There were a few limitations in the analysis of PCC uptake. We relied on participating practices to register appointments and respective outreach approaches, which was susceptible to unreliable registration. We did not have information about possible PCC consultations at non-participating practices and the outreach approach was not reported in 9 % of the appointments. In addition, we measured uptake for a brief, limited and varying period in each municipality. We believe we captured most of the effect, as we demonstrated that the effect faded out within the study period. Nevertheless, we only captured the effect of the outreach strategy in terms of uptake of PCC consultations and were not able to measure possible direct effects in terms of improved awareness or lifestyle changes regarding behavioral risks. For instance, the outreach approaches might have triggered women to look for more information without applying for a PCC consultation.

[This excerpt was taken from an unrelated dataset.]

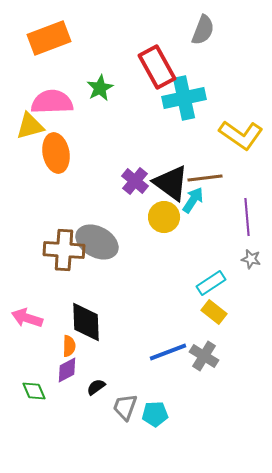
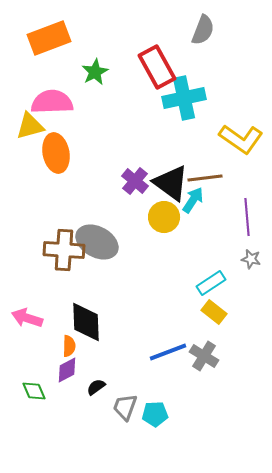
green star: moved 5 px left, 16 px up
yellow L-shape: moved 4 px down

To reflect upon the population that utilized the PCC services, we relied on the cohort study [17]. However, the participation rate in this cohort study was low (44%). Consequently, data might have been susceptible to selection bias. Data considering behavioral risk factors could have been influenced by the timing of filling in the questionnaire in relation to the actual PCC consultation. Half of the participants filled in the questionnaires after the consultation. This would most likely have resulted in underreporting of behavioral risks. Ideally, this study would have been able to compare characteristics of women who applied for PCC after outreach compared to characteristics of women who did not respond to the outreach. However, as the mailing was sent to all women 18–41 years, the Medical Ethical Committee deemed a non-response study too intrusive and inappropriate.

Conclusion

Based on this large community based intervention studied in ‘high risk’ municipalities, we conclude that an extensive four-pronged outreach strategy amongst the general population promotes uptake of PCC. However, this effect seems temporary and small. Efforts need to be continued to maintain and enlarge the uptake of PCC. To increase uptake, repetition or the continuous application of simultaneous outreach strategies is needed [18, 19]. The effectiveness of outreach strategies needs to be evaluated in light of implementation data to fine-tune the strategies. Tailoring outreach strategies to the needs of the population could potentially increase effectiveness and ensure subgroups specifically at risk of adverse pregnancy outcomes are reached.

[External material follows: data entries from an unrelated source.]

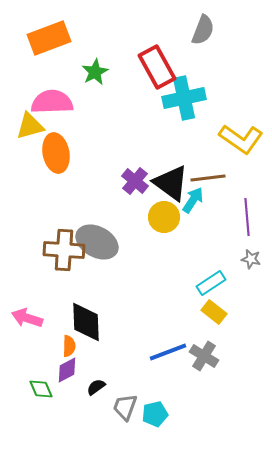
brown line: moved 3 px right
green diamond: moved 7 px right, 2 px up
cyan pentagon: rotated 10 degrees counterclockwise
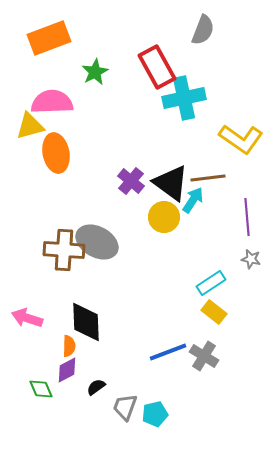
purple cross: moved 4 px left
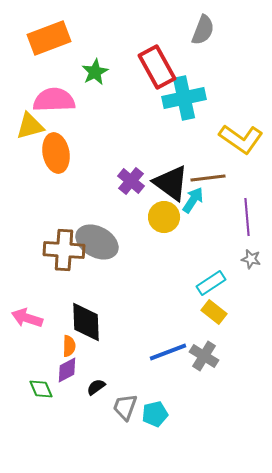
pink semicircle: moved 2 px right, 2 px up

Our outreach strategy has likely increased awareness of PCC to a larger extend than the measured PCC consultations. In future interventions, uptake and effectiveness of different PCC forms could be considered as well, for instance participation in PCC group education sessions, consulting websites, or using integrated PCC through online or mHealth platforms [33, 34]. Promoting PCC in various forms, in various ways and at various times will likely contribute to PCC uptake and ultimately to improved preconception health.